DATA TO EXAMINE below:
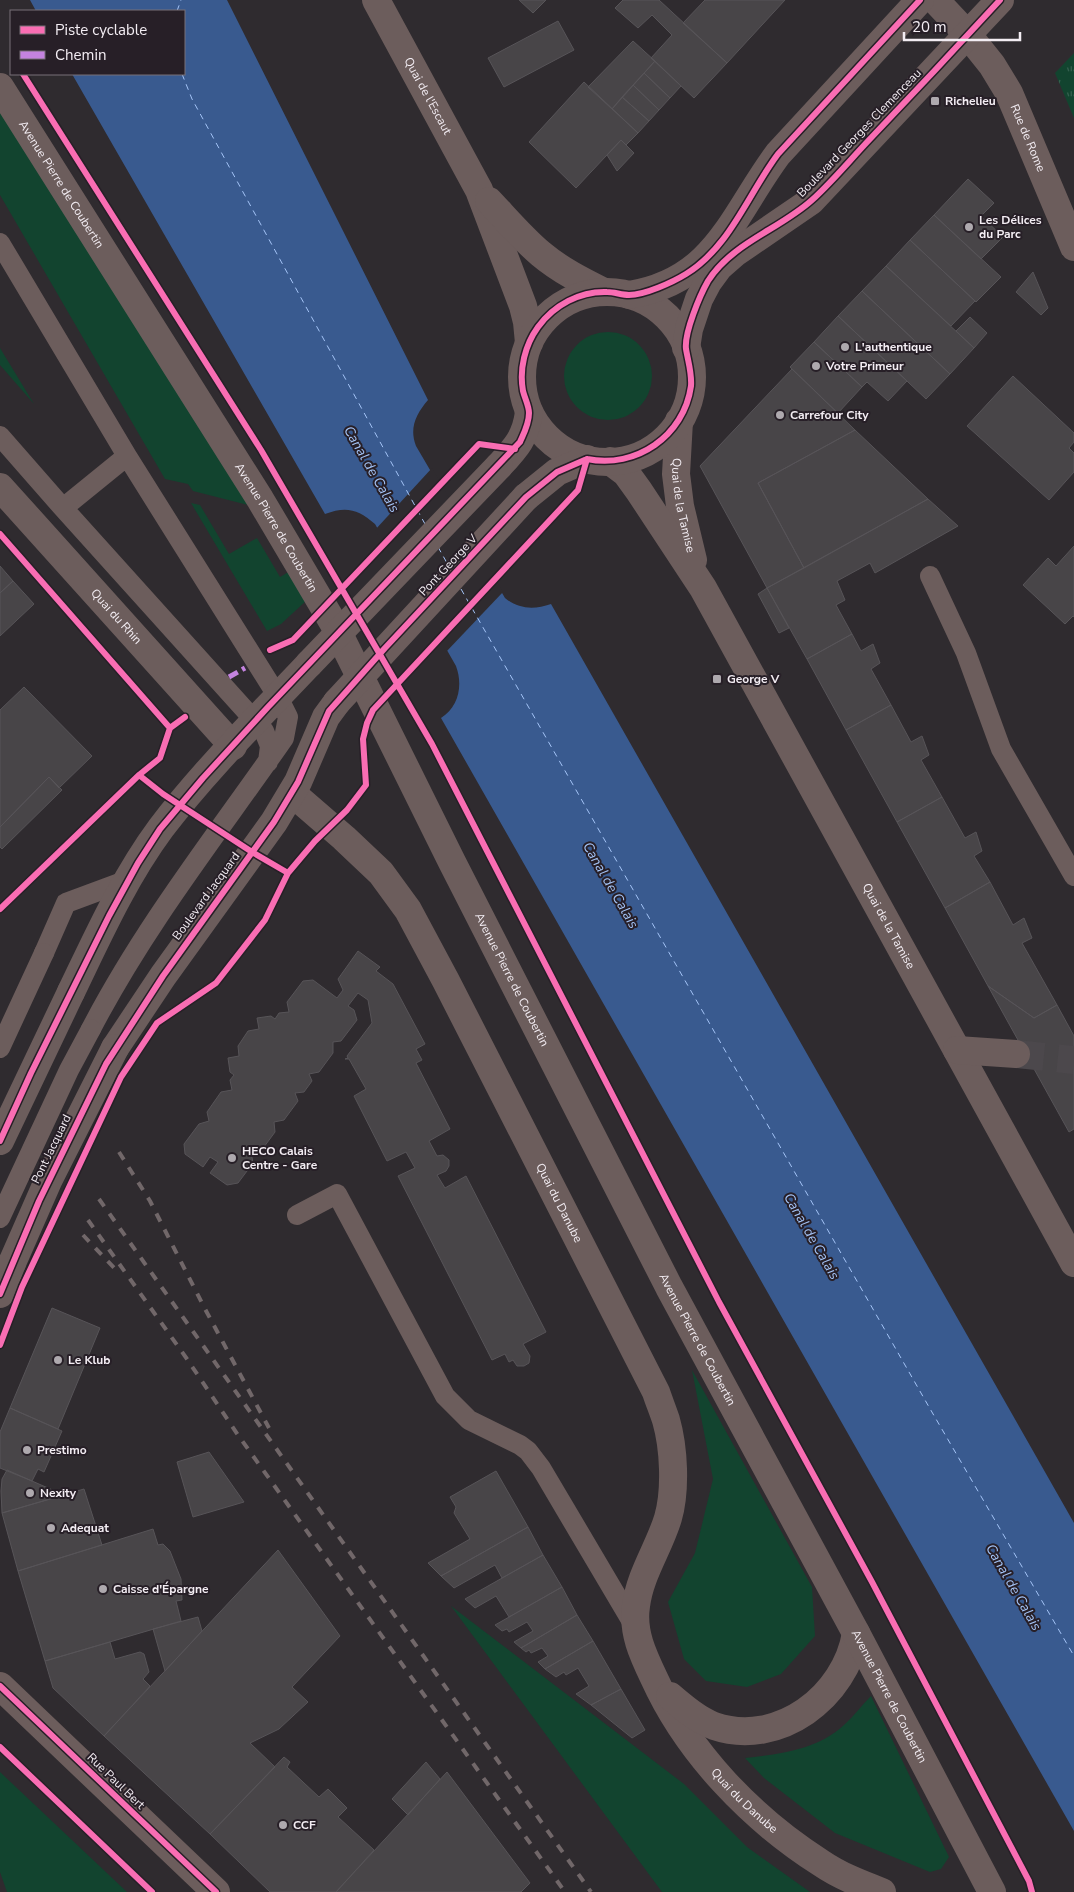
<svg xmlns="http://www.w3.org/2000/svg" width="1074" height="1892" font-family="'Nunito Sans',sans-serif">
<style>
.green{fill:#12442f}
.park{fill:url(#park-tufts)}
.water{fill:#395a8f}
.pier{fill:#2f2b2f}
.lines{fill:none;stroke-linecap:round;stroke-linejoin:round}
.ferry{stroke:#a4c4f7;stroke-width:1;stroke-dasharray:6 5;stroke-linecap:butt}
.building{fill:#484548;stroke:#575458}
.minor-tunnel{stroke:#4c484c;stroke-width:28;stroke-dasharray:28 14;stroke-linecap:butt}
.service{stroke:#6c5d5c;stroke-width:20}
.minor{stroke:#6c5d5c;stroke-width:28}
.tertiary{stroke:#6c5d5c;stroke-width:28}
.rail{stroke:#716769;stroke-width:4;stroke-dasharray:9 9;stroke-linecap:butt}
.service-bridge{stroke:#6c5d5c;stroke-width:20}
.tertiary-bridge{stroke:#6c5d5c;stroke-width:28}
.quiet{stroke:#c483df;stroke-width:5;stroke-dasharray:10 5;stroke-linecap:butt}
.cycleway-casing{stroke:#271f27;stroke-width:9}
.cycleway{stroke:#f96db3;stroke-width:6}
.poi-dot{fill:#aea9ae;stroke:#271f27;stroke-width:2}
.labels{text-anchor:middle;stroke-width:4;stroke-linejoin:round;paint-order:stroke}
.street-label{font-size:12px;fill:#f3edf3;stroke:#271f27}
.poi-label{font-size:12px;font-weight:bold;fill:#f3edf3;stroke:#271f27;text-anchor:start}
.water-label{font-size:14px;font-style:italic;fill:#a4c4f7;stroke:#271f27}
</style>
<defs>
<pattern id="park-tufts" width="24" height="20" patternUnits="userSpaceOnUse" patternTransform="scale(1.25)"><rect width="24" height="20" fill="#12442f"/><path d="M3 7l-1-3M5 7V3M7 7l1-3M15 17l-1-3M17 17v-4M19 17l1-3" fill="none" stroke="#355f4e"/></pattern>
</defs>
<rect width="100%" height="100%" fill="#2f2b2f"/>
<!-- green -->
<path class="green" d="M0 106 248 505 193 491 188 484 165 479 0 195Z
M564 376a44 44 0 1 1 88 0a44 44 0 1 1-88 0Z
M0 348 34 404 0 365Z
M191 503 200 505 229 554 257 538 280 577 290 571 307 600 281 624 267 631Z
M692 1370 812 1587 815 1636 781 1674 747 1687 706 1681 684 1659 668 1602 695 1553 713 1479Z
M451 1606 684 1784 747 1847 810 1892H662Z
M871 1696 949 1857 941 1869 930 1872 835 1833 764 1778 745 1758C780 1754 817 1750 844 1725 854 1716 862 1705 871 1696Z
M0 1772 127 1892H7L0 1872Z"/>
<!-- park -->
<path class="park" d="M1074 53V118L1055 73Z"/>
<!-- water -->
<path class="water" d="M30 0H227L428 400C416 414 409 428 416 446L505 598C518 609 534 610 551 604L1074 1523V1831L441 718C459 707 463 685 456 666L375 524C358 509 346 506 325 514L72 74H184V11H36Z"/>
<!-- pier -->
<path class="pier" d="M432 468 503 592 446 652 375 530Z"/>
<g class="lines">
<!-- ferry -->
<path class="ferry" d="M177 11 181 0
M182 74 192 99 425 524
M438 547 447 563
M461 589 929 1407 1074 1656"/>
</g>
<!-- building -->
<path class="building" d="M519 0H546L533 13Z
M623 0H659L727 63 694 98 651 58 672 35 652 15 638 28 615 8Z
M705 0H785L727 63 683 23Z
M558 21 574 50 504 87 488 58Z
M633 41 655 61 612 109 588 87Z
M655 61 681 86 670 98 644 73Z
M644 73 670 98 659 110 633 85Z
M584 82 638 133 626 145 621 140 576 188 529 142Z
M633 85 659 110 649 121 622 97Z
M622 97 649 121 638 133 612 109Z
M621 140 634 153 617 171 607 155Z
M968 179 994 203 981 216 1003 237 981 259 934 215Z
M934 215 1001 277 976 302 910 240Z
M910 240 975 301 951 326 886 266Z
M886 266 974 348 950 374 862 291Z
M1033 272 1048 308 1041 315 1016 292Z
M862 291 950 374 926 399 838 316Z
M838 316 907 381 888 401 867 382 862 387 814 342Z
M970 317 987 333 974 348 956 331Z
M814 342 862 387 838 413 790 367Z
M792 369 855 430 758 483 804 568 767 588 700 466Z
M1013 376 1074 433V442L1069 448 1074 453V472L1049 500 967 426Z
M855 430 928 499 804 568 758 483Z
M928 499 958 526 875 573 870 563 837 581 845 600 836 605 852 634 807 659 767 588Z
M1074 546V617L1073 616 1065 624 1023 585 1048 558 1056 566Z
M0 566 13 581 0 593Z
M13 581 34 604 0 636V593Z
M767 588 789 628 779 633 758 594Z
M852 634 861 651 873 644 880 663 871 669 891 705 846 730 807 659Z
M24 687 92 756 59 788 49 777 0 827V710Z
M891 705 911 742 922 736 929 755 921 760 942 797 897 822 846 730Z
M49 777 62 790 2 849 0 847V827Z
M942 797 965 838 976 832 982 851 974 856 990 882 945 908 897 822Z
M990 882 1013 925 1024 918 1032 938 1022 943 1057 1005 1034 1018 988 986 945 908Z
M358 951 380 967 376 971 393 984 425 1044 416 1049 422 1060 416 1063 450 1129 429 1141 437 1156 443 1155 449 1160V1166L446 1171 437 1175 445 1188 466 1176 546 1332 523 1344 530 1356 529 1363 524 1366H517L513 1360 509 1362 505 1354 492 1360 398 1176 415 1168 406 1152 387 1161 354 1096 366 1089 349 1059H345L348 1058 347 1056 372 1023 368 1000 358 993 348 1006 354 1010 357 1020 341 1041 333 1042V1053L319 1072 309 1074 312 1081 304 1092 295 1093 298 1101 284 1120 274 1122 275 1132 261 1151 251 1152 253 1163 238 1183 227 1185 210 1173 218 1162 210 1157 203 1167 185 1154 184 1144 199 1124 209 1121 207 1112 221 1092 232 1090 230 1080 234 1075 230 1072 228 1058 239 1056 238 1046 248 1031 259 1029 257 1018 271 1016 275 1019 279 1013 289 1012 287 1002 303 981 313 980 337 998 343 990 338 979Z
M988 986 1034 1018 1057 1005 1074 1036V1129L1069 1132Z
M52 1308 100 1328 58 1429 10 1408Z
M10 1408 62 1431 44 1472 38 1469 32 1481 0 1468V1432Z
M209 1452 244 1502 193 1517 177 1462Z
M7 1470 32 1481 64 1495 2 1513 1 1491 2 1479Z
M496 1471 528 1527 441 1576 428 1563 470 1539 454 1513 456 1507 450 1497Z
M84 1489 102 1545 18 1571 2 1513Z
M528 1527 543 1555 502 1578 495 1565 454 1588 441 1576Z
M153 1529 158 1545 163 1544 170 1551 181 1579 182 1600 176 1601 181 1621 45 1661 18 1571Z
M278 1550 340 1636 292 1687 308 1702 279 1729 250 1743 275 1767 210 1834 104 1736Z
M543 1555 562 1587 509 1617 496 1596 475 1608 465 1599Z
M562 1587 577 1615 521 1648 514 1642 533 1631 527 1622 509 1632 507 1629 502 1631 495 1625Z
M577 1615 593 1641 545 1669 538 1662 548 1656 542 1648 531 1653 529 1650 526 1652 521 1648Z
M198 1617 202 1631 165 1671 153 1629Z
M593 1641 621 1689 591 1705 576 1694 589 1686 578 1668 566 1675 564 1672 556 1677 545 1669Z
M110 1642 115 1659 140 1652 144 1654 149 1672 143 1679 150 1686 104 1736 53 1688 45 1661Z
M621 1689 645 1730 632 1738 591 1705Z
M284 1757 290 1762 287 1767 319 1797 328 1789 347 1808 338 1817 374 1850 336 1892H270L210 1834Z
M426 1762 440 1779 408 1815 392 1799Z
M447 1772 530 1883 521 1892H336Z"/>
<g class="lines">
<!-- minor-tunnel -->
<path class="minor-tunnel" d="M1016 1054 1074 1060"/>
<!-- service -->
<path class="service" d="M0 243 127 456 278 697 288 717 284 738C218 833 145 925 91 1029
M0 436 63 508 264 731 270 746 268 762
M63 508 127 456
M930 576 966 653 1001 749 1074 876
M44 953 66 903 128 880
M297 1215 337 1194 445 1396 469 1420 520 1445 528 1451 541 1468 635 1627"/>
<!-- minor -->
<g class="minor">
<path id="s1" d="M376 0 479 190 523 306 527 322 529 343"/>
<path id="s2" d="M935 0 968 35 992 65 1009 93 1074 247"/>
<path d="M489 201C506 219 522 238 541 254 560 270 582 281 604 292"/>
<path id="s3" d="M679 421 676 474 680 506 693 560"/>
<path id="s4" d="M610 461 626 473 639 491 703 588 1074 1263"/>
<path id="s5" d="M0 487 233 746"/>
<path id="s6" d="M292 793 344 838 381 873 408 910 446 981 656 1392C659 1401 663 1411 666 1420 674 1448 676 1490 668 1518 659 1548 640 1574 636 1606 632 1632 643 1655 654 1678 688 1753 752 1819 821 1863 840 1876 861 1884 882 1892"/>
<path d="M957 1050 1016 1054"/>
<path d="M670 1696C683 1707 698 1720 714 1726 779 1748 846 1696 856 1633"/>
</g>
<!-- tertiary -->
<g class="tertiary">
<path id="s7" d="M0 87 260 499 335 626 452 862 669 1287 856 1633 992 1892"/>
<circle cx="607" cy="377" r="85"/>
<path d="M629 295C716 281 732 216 778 154L920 0"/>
<path d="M686 348 689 329 699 299 708 282 719 267 735 253 811 201 1000 0"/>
<path d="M499 466C516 448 526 437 529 412"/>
<path d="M526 497 557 472 587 459"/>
<path d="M71 992C98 936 124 878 161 828 205 770 259 717 309 664"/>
<path d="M115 1048 163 976 274 822 298 782 326 717 337 702"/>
<path d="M0 1294 12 1263"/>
<path d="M0 1686 216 1892"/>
</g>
<!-- rail -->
<path class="rail" d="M119 1152 150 1201 204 1307 269 1428
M99 1199 591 1892
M88 1220 187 1359 238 1435 565 1892
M83 1235 117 1271"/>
<!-- service-bridge -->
<path class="service-bridge" d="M0 1048 44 953
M0 1218 69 1070 91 1029"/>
<!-- tertiary-bridge -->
<path class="tertiary-bridge" d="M309 664 499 466
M337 702 526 497
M0 1141 71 992
M12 1263 48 1181 115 1048"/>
<!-- quiet -->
<path class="quiet" d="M229 677 245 668"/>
<defs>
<path id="cycleway" d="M23 74 261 450 432 744 719 1302 872 1582 1029 1881 1032 1892
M587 459C636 469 684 436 691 386 692 373 688 361 686 349 684 333 700 295 708 281 732 243 780 229 812 200 832 182 850 160 869 140 913 94 957 47 1000 0
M0 534 170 728
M270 650 293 640 479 444 515 449
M139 775 163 794 252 852 288 873
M0 909 139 775 160 758 170 728 185 717
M0 1141 31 1073 109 916 138 863 160 829 203 778 268 707 520 442C524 433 529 424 529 413 529 406 525 399 523 391 519 369 525 345 538 327 554 305 580 291 607 292 614 292 622 295 629 295 645 295 673 282 686 274 730 247 748 194 778 154L920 0
M0 1294 39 1201 106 1064 163 976 274 822 298 782 329 711 385 648 526 497 557 472 587 459
M0 1345 22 1287 121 1077 157 1023 216 983 265 920 288 873 315 841 347 810 366 785 363 739 367 723 373 710 578 490 587 459
M0 1686 216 1892
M0 1747 152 1892"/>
</defs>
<!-- cycleway casing -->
<use href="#cycleway" class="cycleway-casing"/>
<!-- cycleway -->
<use href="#cycleway" class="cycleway"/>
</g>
<!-- markers -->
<g class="poi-dot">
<rect x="930" y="96" width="10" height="10" rx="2.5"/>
<circle cx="969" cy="227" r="5"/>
<circle cx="845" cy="347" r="5"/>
<circle cx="816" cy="366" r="5"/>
<circle cx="780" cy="415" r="5"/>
<rect x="712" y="674" width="10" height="10" rx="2.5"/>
<circle cx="232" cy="1158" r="5"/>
<circle cx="58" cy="1360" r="5"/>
<circle cx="27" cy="1450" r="5"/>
<circle cx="30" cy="1493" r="5"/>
<circle cx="51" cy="1528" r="5"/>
<circle cx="103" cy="1589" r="5"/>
<circle cx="283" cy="1825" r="5"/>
</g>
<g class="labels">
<!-- street labels -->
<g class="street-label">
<text dy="4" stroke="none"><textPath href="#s1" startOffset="109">Quai de l'Escaut</textPath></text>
<text transform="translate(859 133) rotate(-46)" y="4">Boulevard Georges Clemenceau</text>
<text dy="4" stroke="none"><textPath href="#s2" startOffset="168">Rue de Rome</textPath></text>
<text dy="4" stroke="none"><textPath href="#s7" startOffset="115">Avenue Pierre de Coubertin</textPath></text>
<text dy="4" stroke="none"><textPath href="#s3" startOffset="85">Quai de la Tamise</textPath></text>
<text dy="4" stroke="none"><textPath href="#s7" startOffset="520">Avenue Pierre de Coubertin</textPath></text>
<text transform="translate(448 565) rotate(-47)" y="4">Pont George V</text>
<text dy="4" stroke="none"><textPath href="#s5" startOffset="174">Quai du Rhin</textPath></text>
<text transform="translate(206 896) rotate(-54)" y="4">Boulevard Jacquard</text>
<text dy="4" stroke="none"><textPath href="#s4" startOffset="544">Quai de la Tamise</textPath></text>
<text dy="4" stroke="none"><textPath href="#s7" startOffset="1030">Avenue Pierre de Coubertin</textPath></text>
<text transform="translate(51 1149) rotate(-64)" y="4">Pont Jacquard</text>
<text dy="4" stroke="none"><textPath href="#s6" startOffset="495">Quai du Danube</textPath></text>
<text dy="4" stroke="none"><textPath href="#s7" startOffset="1435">Avenue Pierre de Coubertin</textPath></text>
<text dy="4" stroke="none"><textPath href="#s7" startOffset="1840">Avenue Pierre de Coubertin</textPath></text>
<text transform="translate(116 1781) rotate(44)" y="4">Rue Paul Bert</text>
<text dy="4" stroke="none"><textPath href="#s6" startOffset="1159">Quai du Danube</textPath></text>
</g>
<!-- poi labels -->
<g class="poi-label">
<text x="945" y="105">Richelieu</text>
<text x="979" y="224">Les Délices<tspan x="979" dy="14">du Parc</tspan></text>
<text x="855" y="351">L'authentique</text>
<text x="826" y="370">Votre Primeur</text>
<text x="790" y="419">Carrefour City</text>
<text x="727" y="683">George V</text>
<text x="242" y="1155">HECO Calais<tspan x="242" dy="14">Centre - Gare</tspan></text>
<text x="68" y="1364">Le Klub</text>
<text x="37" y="1454">Prestimo</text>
<text x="40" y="1497">Nexity</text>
<text x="61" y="1532">Adequat</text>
<text x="113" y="1593">Caisse d'Épargne</text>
<text x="293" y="1829">CCF</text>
</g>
<!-- water labels -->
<g class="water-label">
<text transform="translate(372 469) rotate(60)" y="5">Canal de Calais</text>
<text transform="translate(611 885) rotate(60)" y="5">Canal de Calais</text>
<text transform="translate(812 1236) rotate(60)" y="5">Canal de Calais</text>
<text transform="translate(1014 1587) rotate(60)" y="5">Canal de Calais</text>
</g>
</g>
<!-- legend -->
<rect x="10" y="10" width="175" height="65" fill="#271f27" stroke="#797179"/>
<rect x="20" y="26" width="25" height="8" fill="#f96db3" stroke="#797179"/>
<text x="55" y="35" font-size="15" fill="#f3edf3">Piste cyclable</text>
<rect x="20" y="51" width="25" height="8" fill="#c483df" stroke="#797179"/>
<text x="55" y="60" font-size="15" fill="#f3edf3">Chemin</text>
<!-- scale -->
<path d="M904 32v8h116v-8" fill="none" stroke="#f3edf3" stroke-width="2.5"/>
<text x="912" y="32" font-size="15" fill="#f3edf3" stroke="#271f27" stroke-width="4" paint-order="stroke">20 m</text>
</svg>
End of DATA TO EXAMINE.
-- WHAT THE TASK REQUIRES --
From the data, pick out every line that includes "linejoin".

-- YOUR RESPONSE --
.lines{fill:none;stroke-linecap:round;stroke-linejoin:round}
.labels{text-anchor:middle;stroke-width:4;stroke-linejoin:round;paint-order:stroke}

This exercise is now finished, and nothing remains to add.